START Records shown

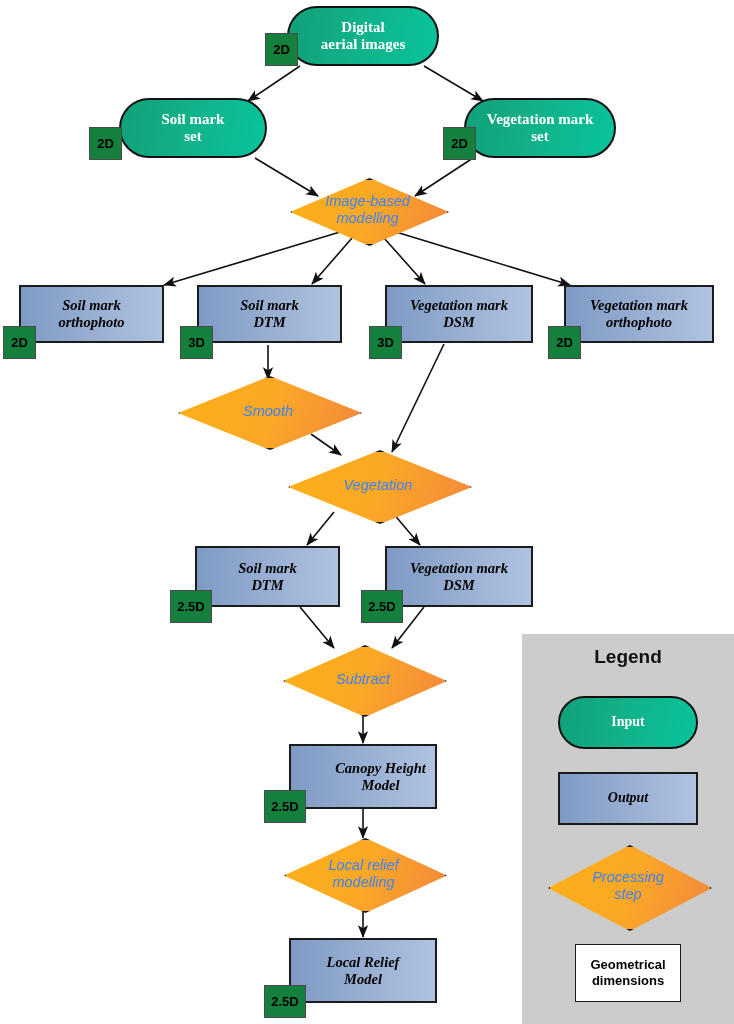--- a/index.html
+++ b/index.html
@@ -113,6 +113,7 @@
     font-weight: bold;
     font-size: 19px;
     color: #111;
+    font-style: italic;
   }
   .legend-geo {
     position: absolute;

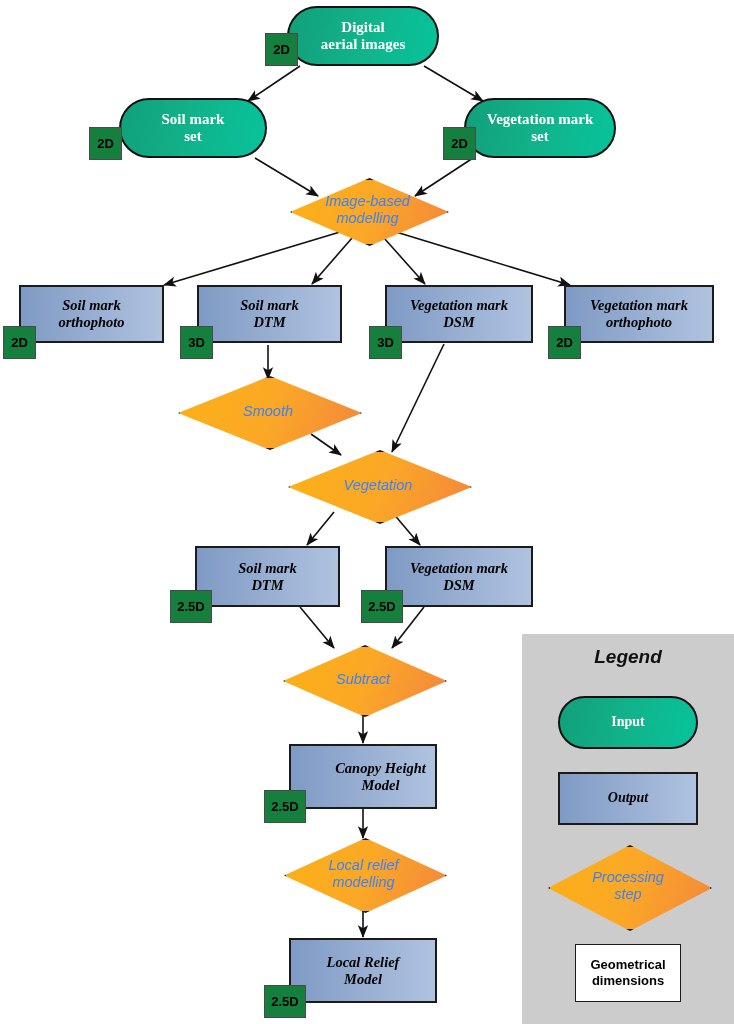--- a/index.html
+++ b/index.html
@@ -323,7 +323,7 @@
 
   <div class="proc-wrap" style="left:283px; top:645px; width:160px; height:68px;">
     <div class="proc-node diamond-shape"></div>
-    <div class="diamond-label">Subtract</div>
+    <div class="diamond-label">Rasterize</div>
   </div>
 
   <div class="node output-node" style="left:289px; top:744px; width:148px; height:65px;padding-left:35px;">

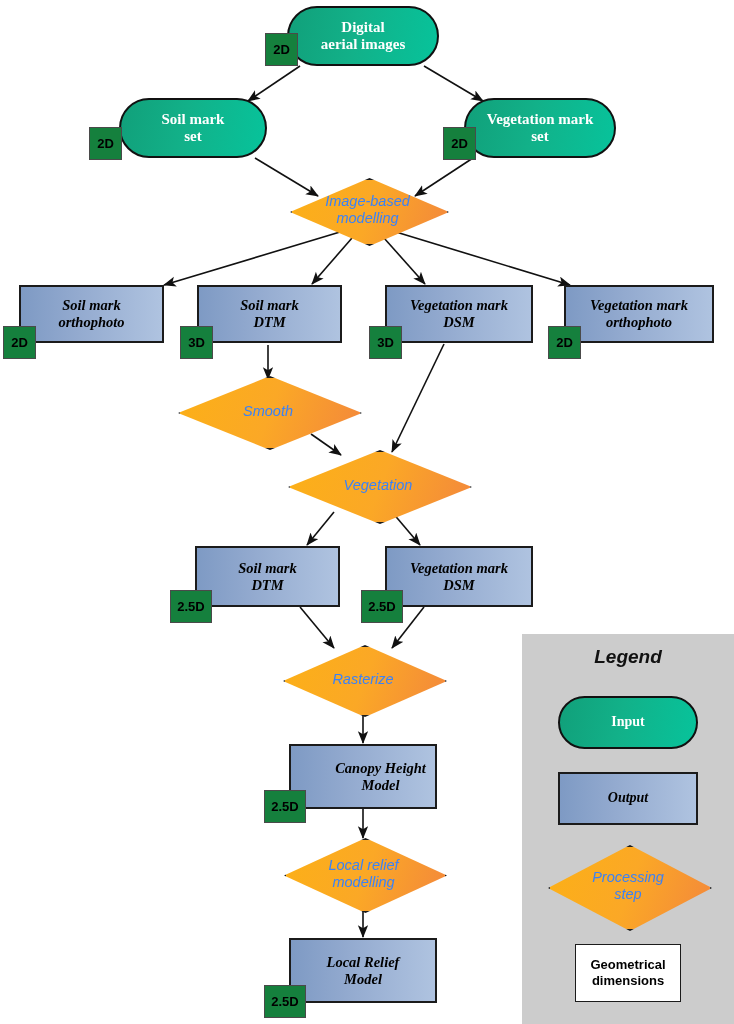--- a/index.html
+++ b/index.html
@@ -204,7 +204,7 @@
     </div>
   </div>
 
-  <div class="legend-geo" style="left:575px; top:944px; width:106px; height:58px;">
+  <div class="legend-geo" style="left:575px; top:944px; width:114px; height:58px;">
     <div>
       <span>Geometrical</span><br>
       <span>dimensions</span>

END Records shown

Leaving out the pictures, return exactly the lines from the one that contains "font-weight: bold;" through the last line of the records above, inclusive.

     font-weight: bold;
     font-size: 19px;
     color: #111;
+    font-style: italic;
   }
   .legend-geo {
     position: absolute;

--- a/index.html
+++ b/index.html
@@ -323,7 +323,7 @@
 
   <div class="proc-wrap" style="left:283px; top:645px; width:160px; height:68px;">
     <div class="proc-node diamond-shape"></div>
-    <div class="diamond-label">Subtract</div>
+    <div class="diamond-label">Rasterize</div>
   </div>
 
   <div class="node output-node" style="left:289px; top:744px; width:148px; height:65px;padding-left:35px;">

--- a/index.html
+++ b/index.html
@@ -204,7 +204,7 @@
     </div>
   </div>
 
-  <div class="legend-geo" style="left:575px; top:944px; width:106px; height:58px;">
+  <div class="legend-geo" style="left:575px; top:944px; width:114px; height:58px;">
     <div>
       <span>Geometrical</span><br>
       <span>dimensions</span>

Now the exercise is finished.